Uigurische Menschenrechtlerin gegen China: "Für einen Olympia-Boykott"

Die Menschenrechtlerin Rebiya Kadeer wirft China vor, die Kultur der Uiguren zerstören zu wollen. Hunderttausende Mädchen würden aus Uigurien zwangsumgesiedelt.

"Staatsfeind Nr. 1" nennt sie sich - den Dialog mit Peking sucht Kadeer vergeblich. Bild: dpa

BERLIN taz "Die Regierung in Peking will unsere Sprache, Schrift und Kultur zerstören", klagt die uigurische Menschenrechtlerin Rebiya Kadeer. Die Präsidentin des in München ansässigen Weltkongresses der Uiguren (WUC) hat kürzlich in Berlin auf die Unterdrückung der muslimischen turkstämmigen Bevölkerung in Chinas Nordwestprovinz Xinjiang aufmerksam gemacht. Die im Exil in der Nähe Washingtons lebende Menschenrechtlerin bezeichnet sich in ihrer Autobiografie selbst als "Chinas Staatsfeindin Nr. 1".

"Allein aus der Region Kaschgar sind im vergangenen Jahr 240.000 Mädchen im Alter von 14 bis 24 Jahren zwangsweise in Chinas Ostprovinzen transferiert worden", sagt Kadeer der taz. Proteste von Uiguren gegen den staatlichen Mädchenraub würden unterdrückt.

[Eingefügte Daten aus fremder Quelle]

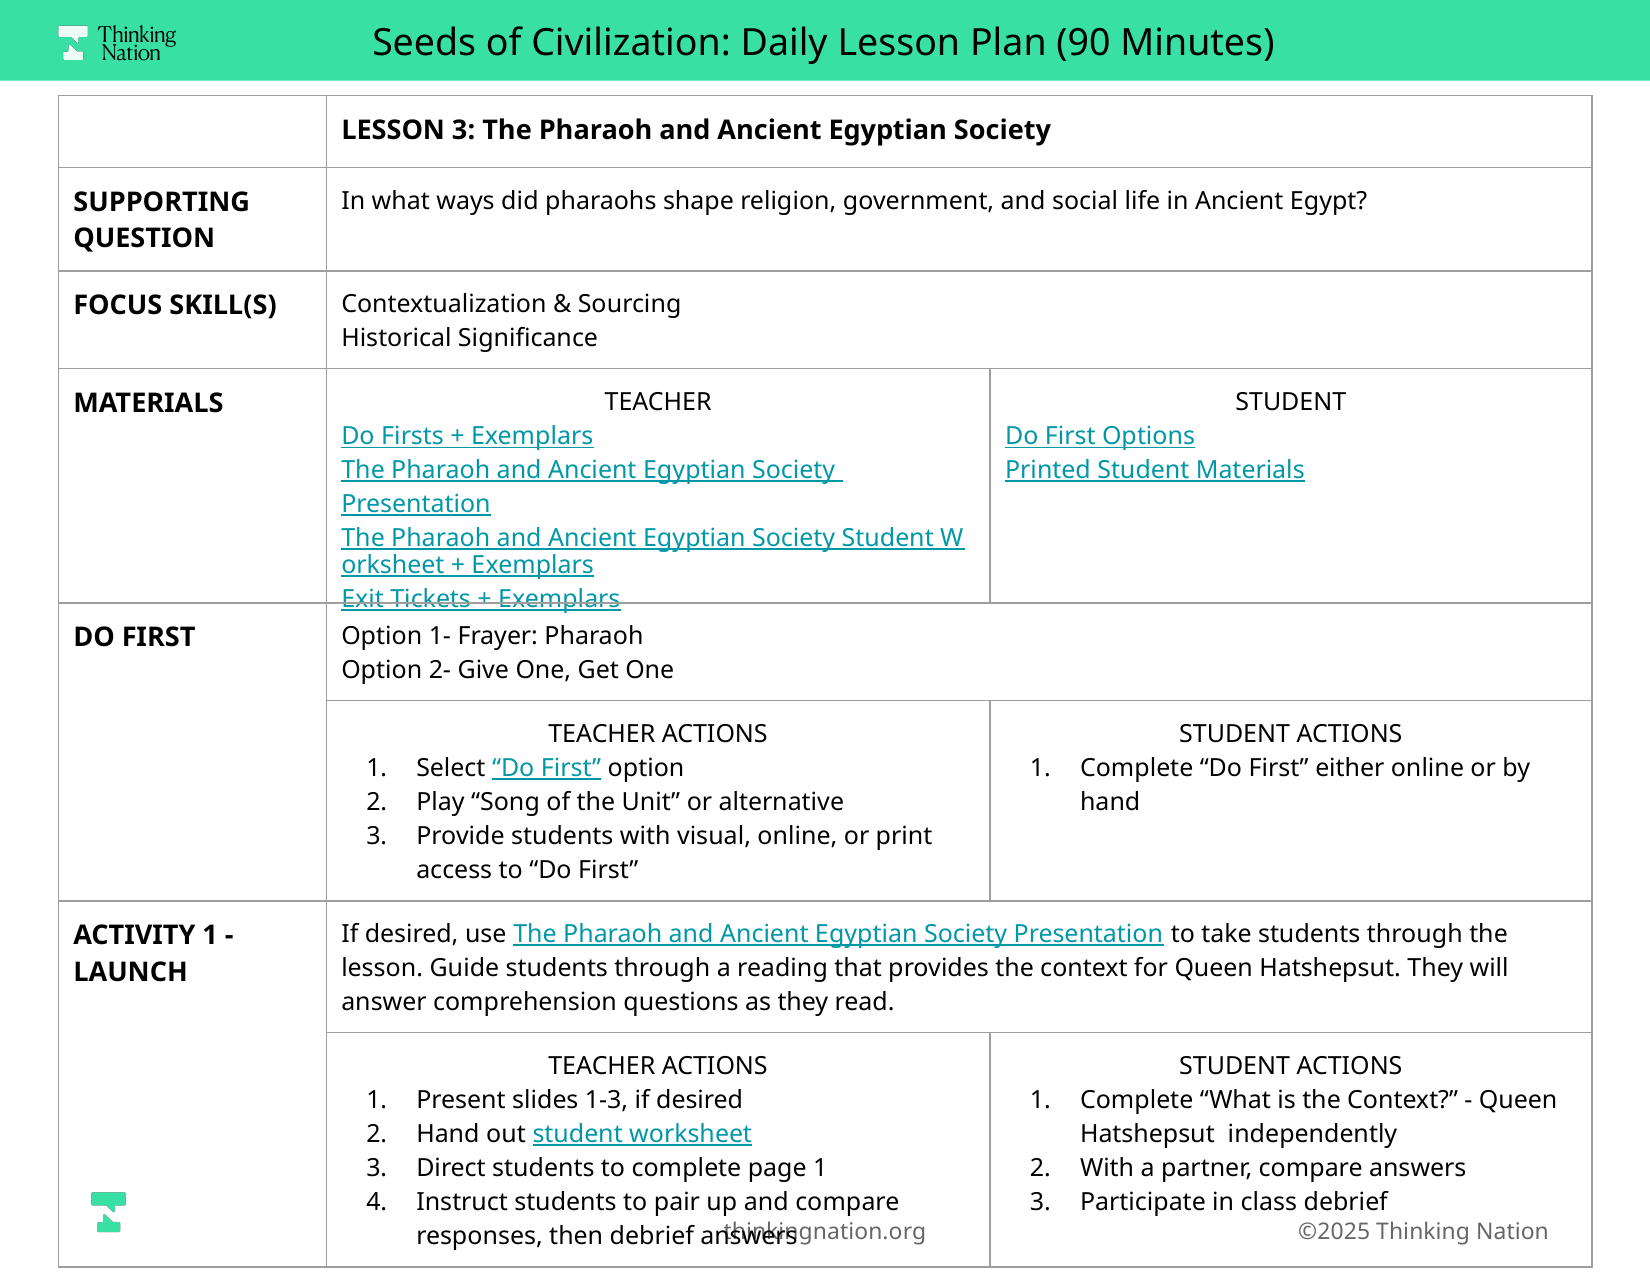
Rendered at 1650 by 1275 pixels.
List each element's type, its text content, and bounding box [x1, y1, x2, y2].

table_cell DO FIRST [59, 604, 326, 900]
table_cell MATERIALS [59, 369, 326, 602]
table_cell TEACHER Do Firsts + Exemplars The Pharaoh and Ancient Egyptian Society Presentation The Pharaoh and Ancient Egyptian Society Student Worksheet + Exemplars Exit Tickets + Exemplars [327, 369, 989, 602]
table_cell STUDENT ACTIONS Complete “Do First” either online or by hand [991, 701, 1591, 900]
picture [45, 14, 180, 85]
table_header LESSON 3: The Pharaoh and Ancient Egyptian Society [327, 96, 1591, 167]
table_header [59, 96, 326, 167]
table_cell FOCUS SKILL(S) [59, 272, 326, 368]
table_cell SUPPORTING QUESTION [59, 168, 326, 270]
table_cell ACTIVITY 1 - LAUNCH [59, 902, 326, 1266]
table_cell If desired, use The Pharaoh and Ancient Egyptian Society Presentation to take students through the lesson. Guide students through a reading that provides the context for Queen Hatshepsut. They will answer comprehension questions as they read. [327, 902, 1591, 1032]
table_cell STUDENT ACTIONS Complete “What is the Context?” - Queen Hatshepsut independently With a partner, compare answers Participate in class debrief [991, 1033, 1591, 1266]
picture [80, 1184, 136, 1240]
table_cell TEACHER ACTIONS Present slides 1-3, if desired Hand out student worksheet Direct students to complete page 1 Instruct students to pair up and compare responses, then debrief answers [327, 1033, 989, 1266]
table_cell In what ways did pharaohs shape religion, government, and social life in Ancient Egypt? [327, 168, 1591, 270]
table_cell Option 1- Frayer: Pharaoh Option 2- Give One, Get One [327, 604, 1591, 700]
table_cell STUDENT Do First Options Printed Student Materials [991, 369, 1591, 602]
text_box Seeds of Civilization: Daily Lesson Plan (90 Minutes) [0, 0, 1650, 81]
table_cell TEACHER ACTIONS Select “Do First” option Play “Song of the Unit” or alternative Provide students with visual, online, or print access to “Do First” [327, 701, 989, 900]
table_cell Contextualization & Sourcing Historical Significance [327, 272, 1591, 368]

Offiziell werde die Umsiedlung damit begründet, dass die Frauen Jobs bekämen. Doch in Wirklichkeit gehe es darum, die acht Millionen Uiguren weiter zu marginalisieren und außerhalb Xinjiangs zu zwangsassimilieren, sagt Kadeer mit fester Stimme. Zudem würden die jungen Uigurinnen oft zur Prostitution gezwungen oder zu Billigstlöhnen ausgebeutet.

China annektierte das von den Uiguren Ostturkestan genannte Gebiet 1949. Seit langem werden dort gezielt Han-Chinesen angesiedelt. Deren Bevölkerungsanteil stieg laut Kadeer von damals 2 auf heute 65 Prozent. Noch immer kämen täglich 7.000 Han-Chinesen.

Die 59-jährige Kadeer hat ihre eigenen Erfahrungen mit Peking. Zunächst wurde die erfolgreiche Geschäftsfrau und Mutter von neun Kindern von der Führung hofiert. Die Besitzerin von zwei Kaufhäusern in Ürümqi wurde sogar in den Nationalen Volkskongress berufen. Als sie jedoch später die Politik in der offiziell als autonom bezeichneten Region Xinjiang kritisierte, fiel sie in Ungnade.

Weil sie ihrem im Exil in den USA lebenden Mann Material über Menschenrechtsverletzungen schickte und sich mit einer Delegation des US-Kongresses treffen wollte, wurde sie 1999 verhaftet und wegen "Verrats von Staatsgeheimnissen" zu acht Jahren Gefängnis verurteilt. 2005 wurde sie in die USA ausgewiesen. Von dort kritisiert sie China weiter, weshalb zwei ihrer in der Heimat verbliebenen Söhne verhaftet und inzwischen zu sieben und neun Jahren Gefängnis verurteilt wurden.

Kadeer war trotz heftiger Proteste Pekings bereits dreimal für den Friedensnobelpreis nominiert. Zwar erhielt sie die renommierte Auszeichnung nicht, aber bereits 2004 den norwegischen Thorolf-Rafto-Gedenkpreis für Menschenrechte.

Auf die Frage, ob sie für die Unabhängigkeit Ostturkestans kämpft, sagt Kadeer, diese Frage sollten die Uiguren selbst entscheiden. Sie wolle die Selbstbestimmung ihres Volkes. "Der Dalai Lama hat gesagt, dass er mit einer Autonomie Tibets einverstanden ist. Trotzdem werden die Tibeter weiter unterdrückt, und er wird weiter von Peking als Feind betrachtet. Deshalb kämpfe ich nicht für Autonomie oder Unabhängigkeit, sondern für die Menschenrechte der Uiguren", sagt Kadeer. "Trotz unserer Dialogbemühungen bezeichnet uns Peking als Separatisten und Terroristen. Dabei stehen wir Uiguren selbst vor der Auslöschung." Sie fordert größeren internationalen Druck auf China und wertet die Vergabe der Olympischen Spiele 2008 an Peking als Fehler. "Ich bin für einen Boykott der Spiele."